Christmas Wish List
 12/14/2002 

Image: Christmas Elf

Santa has some heavy duty work to do this Christmas


Hey, Santa! You still there? We need you bad this year, Big Guy. Do you have any idea what the rest of the world has been up to while you and the elves have been relaxing at the North Pole? The crazies have taken over the asylum. The pigs have torn down their pens and spread their slop worldwide. The naughty are sticking it to the nice on a daily basis and only you can save us from all this nastiness with your timely gift giving. I don't want anything for myself, of course, but in the selfless spirit of the holidays, I've listed some suggestions for much needed gifts that a few of those other guys could use. Don't pass us by, Santa. You're our only hope!

Give Massa Trent Lott a one way ticket back to the Mississippi plantation where he can escape all those problems that we caused by ending racial segregation. Massa Trent broke up Ole Massa Strom Thurmond's 100th birthday party by lamenting that Ole Massa Strom wasn't elected president back in '48 when everyone knew their rightful place. (Ole Massa Strom's only reaction was, "That guy smells like he sprayed his head with shellac!") And speaking of guys who've made entire careers by exploiting race ...

Send Jesse "Hymietown" Jackson and Al "Tawana Brawley" Sharpton over to live at Massa Trent's plantation as the house Negroes. Give all three of them bull whips and let them fight it out. And speaking of future vaudeville acts ...

Give Chickenhawks George W Bush and Big Dick Cheney an all expense paid trip to a place where they've never been because they chose not to go: Vietnam. There, they can take a tour and learn some history. George and Big Dick think their war in Iraq is going to be a cake walk like Pappa Bush's Gulf War. No, boys, if you want to get Saddam, you're going to have to wage war in the streets of Baghdad with people who actually live there. That won't be too much different from fighting the Viet Cong in the jungles. Big Dick, explain to George what "quagmire" means. And speaking of warmongering gas bags ... 

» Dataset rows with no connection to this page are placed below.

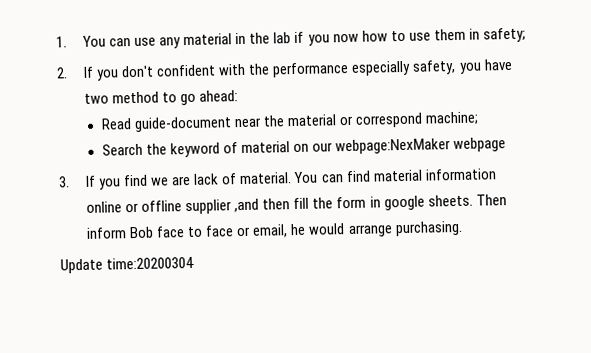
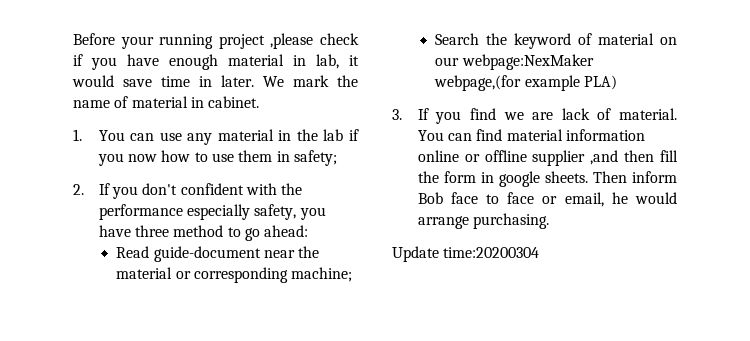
(56, 42) none -> [73,33,359,49] [73,54,359,70] [72,75,358,87] [73,96,260,108] Before your running project ,please check if you have enough material in lab, it would save time in later. We mark the name of material in cabinet. //
[84,93,110,104] two -> [135,225,170,237] three
[354,112,423,128] correspond -> [194,267,289,283] corresponding
[452,137,506,153] webpage -> [434,75,618,91] webpage,(for example PLA)

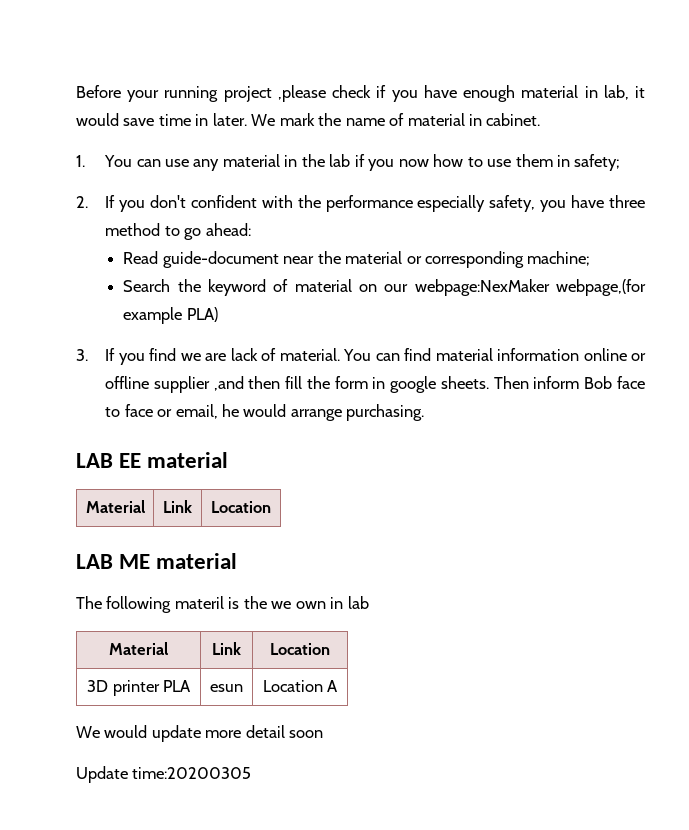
(550, 221) none -> [76,452,229,468] [85,500,145,513] [163,500,192,513] [211,501,271,513] [76,553,238,569] [76,596,369,613] [109,642,168,655] [212,642,241,655] [270,643,330,655] [87,680,191,696] [210,684,243,692] [262,680,339,692] [76,725,324,742] // LAB EE material // Material | Link | Location // LAB ME material // The following materil is the we own in lab // Material | Link | Location // 3D printer PLA | esun | Location A // We would update more detail soon
[443,247,540,258] time:20200304 -> [132,767,252,779] time:20200305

Give Henry Kissinger a medal for his two weeks of tough personal sacrifice as head of the 9/11 investigation and our thanks for realizing that he'd have a hard time typing up a report with hands that are still dripping with Southeast Asian blood. And speaking of unemployed criminals ...

As Cardinal Bernard Law gets shuffled around from one meaningless job to another, give him one of his perverted priests to follow him around. Closely. Very closely. And speaking of flaming pedophiles ...

Give Michael Jackson his surgical mask back so we don't have to see that grotesque face ever again.  (Here's a question for you physics majors: If Michael Jackson dangles his infant son over the railing of a fourth floor balcony and suddenly sneezes, which hits the ground first: The screaming baby or the end of Michael's nose?) And speaking of guys who have too much time on their hands ...

Give Al Gore something to do. A job, a hobby, a girlfriend. Anything. As long as it's far away from TV cameras. It's absolutely painful to watch him prattle on about what he'd do if only. Yeah, Al, you got a bum deal, but I can't stand to watch anymore. As Jed Clampett used to say, "Pit-i-ful. PIT-I-FUL!" And speaking of sad, sorry sods who make you want to turn your head and pretend they're not there when you see them coming down the street ...

Give Pete Rose some betting slips and the latest odds on getting his lifetime ban from baseball rescinded. If they do let him back in, hopefully he can put on a baseball cap to hide that hideous haircut. That's reason enough. And speaking of social outcasts ... 

Give Tonya Harding my love and kisses. She rocks. She rolls. She rules. She kicked Paula Jones's sleazy butt in the boxing ring so bad that now Tonya's going pro. Boxing is much more suited to someone of Tonya's talents than some prissy sport like figure skating. After all, when was the last time you heard anything about Nancy Kerrigan?

That's my list, Santa. I've checked it twice. See what you can do. And if you have any extra room in the sleigh, a warm and peaceful holiday season would be real nice.